Researchers have developed a compound that can be activated with infrared light to kill cancer cells in model tumours, advancing the possibilities of photodynamic therapy.

Red laser light

Scientists have discovered a new light-sensitive compound which they suggest could improve photodynamic therapy (PDT) for cancer. 

The study was conducted at the University of Sheffield, UK. The team report that their sensitiser molecule uses penetrating infrared light to damage cells directly and potentially improve the success rate of PDT. 

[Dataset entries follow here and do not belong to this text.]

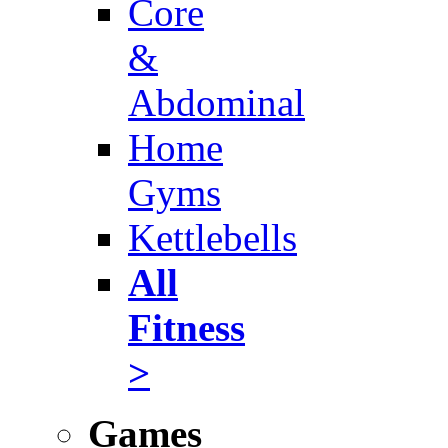
Core
&
Abdominal
Home
Gyms
Kettlebells
All
Fitness
>
Games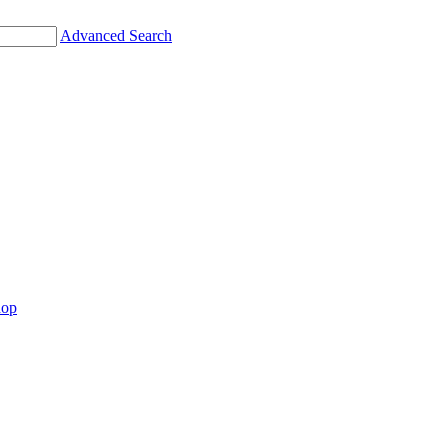
Advanced Search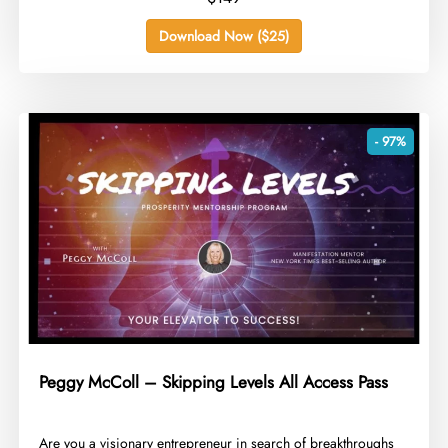
Download Now ($25)
- 97%
Peggy McColl – Skipping Levels All Access Pass
​Are you a visionary entrepreneur in search of breakthroughs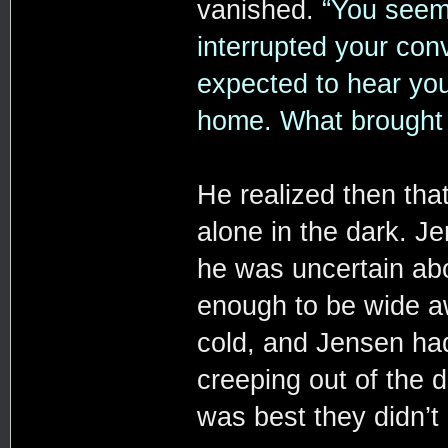
vanished.
“You seeme
interrupted your conve
expected to hear yo
home. What brought
He realized then tha
alone in the dark. J
he was uncertain ab
enough to be wide aw
cold, and Jensen had
creeping out of the d
was best they didn’t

When administered to the patients and activated by light, PDT molecules produce highly reactive oxygen-based species which kill cancer cells. However, current treatments have two main drawbacks:

  • sensitisers are only activated by light energies that do not penetrate tissues like skin very deeply
  • many tumours have low amounts of oxygen, so photoactivated sensitisers cannot generate the toxic compounds which kill cancer cells.

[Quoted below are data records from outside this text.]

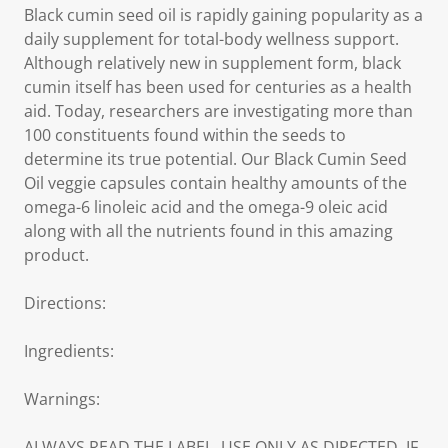
Black cumin seed oil is rapidly gaining popularity as a
daily supplement for total-body wellness support.
Although relatively new in supplement form, black
cumin itself has been used for centuries as a health
aid. Today, researchers are investigating more than
100 constituents found within the seeds to
determine its true potential. Our Black Cumin Seed
Oil veggie capsules contain healthy amounts of the
omega-6 linoleic acid and the omega-9 oleic acid
along with all the nutrients found in this amazing
product.
Directions:
Ingredients:
Warnings:
ALWAYS READ THE LABEL. USE ONLY AS DIRECTED. IF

However, the novel compound solves both of these problems in one go. Not only is it activated by infrared or red light which can penetrate deep into the tumour, but it also directly damages DNA within cells without having to rely on oxygen.

The researchers have tested the compound on skin cancer models and observed that it kills cancer cells deep into these tumours. According to the team, the next step in their studies will investigate skin models, testing whether the compound can kill the tumour but leave healthy skin undamaged.

Lead researcher Professor Jim Thomas, from the University of Sheffield’s Department of Chemistry, said: “PDT is potentially a very attractive way to treat diseases such as skin cancer as it only works when the laser light is applied, so the effect can be focused into a specific place on or in the body. The sensitiser we have developed can potentially solve the two main problems that prevent PDT from being a commonly used anticancer treatment.”

The research was published in the Journal of the American Chemical Society.